TASK PROMPT: Could you return every line of text in the material below word for word, leaving the pictures out?

╭─ INPUT MATERIAL

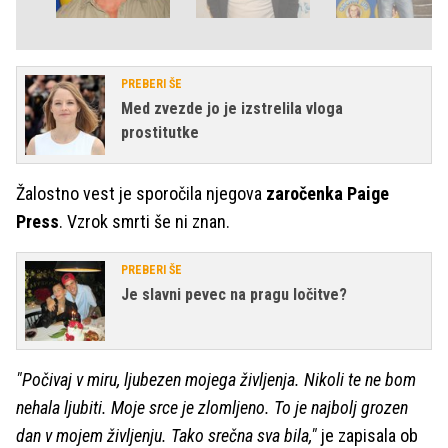
PREBERI ŠE
Med zvezde jo je izstrelila vloga
prostitutke
Žalostno vest je sporočila njegova
zaročenka Paige
Press
. Vzrok smrti še ni znan.
PREBERI ŠE
Je slavni pevec na pragu ločitve?
"Počivaj v miru, ljubezen mojega življenja. Nikoli te ne bom
nehala ljubiti. Moje srce je zlomljeno. To je najbolj grozen
dan v mojem življenju. Tako srečna sva bila,"
je zapisala ob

╰─

REPLY TO THE TASK:
PREBERI ŠE
Med zvezde jo je izstrelila vloga
prostitutke
Žalostno vest je sporočila njegova
zaročenka Paige
Press
. Vzrok smrti še ni znan.
PREBERI ŠE
Je slavni pevec na pragu ločitve?
"Počivaj v miru, ljubezen mojega življenja. Nikoli te ne bom
nehala ljubiti. Moje srce je zlomljeno. To je najbolj grozen
dan v mojem življenju. Tako srečna sva bila,"
je zapisala ob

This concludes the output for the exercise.